Phillips then says that it’s different for this particular child because “the test of a placement’s success isn’t some bureaucratic Dulux colour chart test — it is whether the child is happy and flourishing”, and “this child was frightened and lonely”. But this is only to be expected when a five-year-old child is suddenly taken from her home and sent to live with a strange family for six months, however competent and loving the foster family is. The point wasn’t that the council favoured its “pro-Muslim reputation” over the girl’s welfare; the grandparents were not known to the council, and their ability to look after the child (such matters as whether they were in good health, whether they even had a room for her, whether they were complicit in her mother’s drug abuse, among many other concerns) had to be assessed before she could be sent to live with them; otherwise the result could have been yet another tragedy along the lines of Victoria Climbie’s or Peter Connolly’s deaths.
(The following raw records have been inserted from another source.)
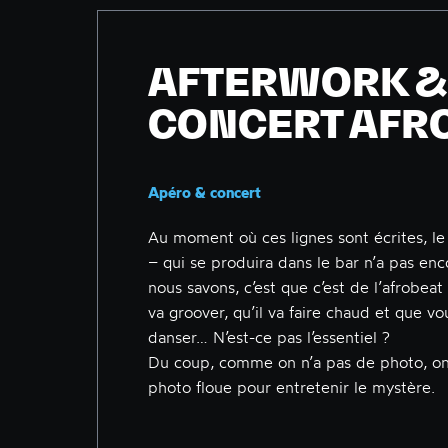
AFTERWORK &
CONCERT AFR
Apéro & concert
Au moment où ces lignes sont écrites, le
– qui se produira dans le bar n’a pas e
nous savons, c’est que c’est de l’afrobeat
va groover, qu’il va faire chaud et que vo
danser… N’est-ce pas l’essentiel ?
Du coup, comme on n’a pas de photo, o
photo floue pour entretenir le mystère.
Two women wearing black niqaabs, one of them wearing black gloves on both hands, the other wearing a mitten on one hand and using a mobile phone in the other.Maybe Trevor Phillips didn’t properly read the court documents, and therefore didn’t know the facts. Maybe he did. His editors, who would have had access to the court order which was published at 4:30pm yesterday (you can find the timestamp in the source of the Judiciary website’s announcement), had no excuse for printing a piece which ignores facts which had become known since the original story was printed; I suspect that they assumed their readers had not followed the story online and thus would believe the story they were presenting, which showed the council rather than the Times (owned by the same company as the Sun) in a bad light. (Even after the court ruling, the Times took to Twitter to solicit other stories of “children who were harmed/distressed after being placed with ‘culturally unmatched’ carers”.) But Trev declares that he writes “at the risk of being branded an Islamophobe”; he has in fact already proven himself to be one on at least one occasion. Most of his career over the past 20 years has been spent stirring up trouble over race or religion, claiming to be saying “unsayable” things that are in fact said all the time in high-circulation tabloids, and telling the public “what Muslims really think” on the basis of a tiny survey.

“Don’t get me wrong. I have no objection to children living in families who do not share their ethnicity or even their faith”, he proclaims. Well, if you put children with a Muslim foster family, they’ll be exposed to Islam. Don’t pretend you are open-minded about that — that you regard a child’s welfare as more important than your views on religion — and justify an intrusive and inaccurate story about a child being placed with a Muslim family when no other was available for miles, based on claims sourced from anonymous sources in the family or social services (who should be investigated for professional misconduct if they are the source), if indeed there is any source.

Trev is right about one thing. There should be an investigation into Tower Hamlets social services. The focus should be: who supplied this story.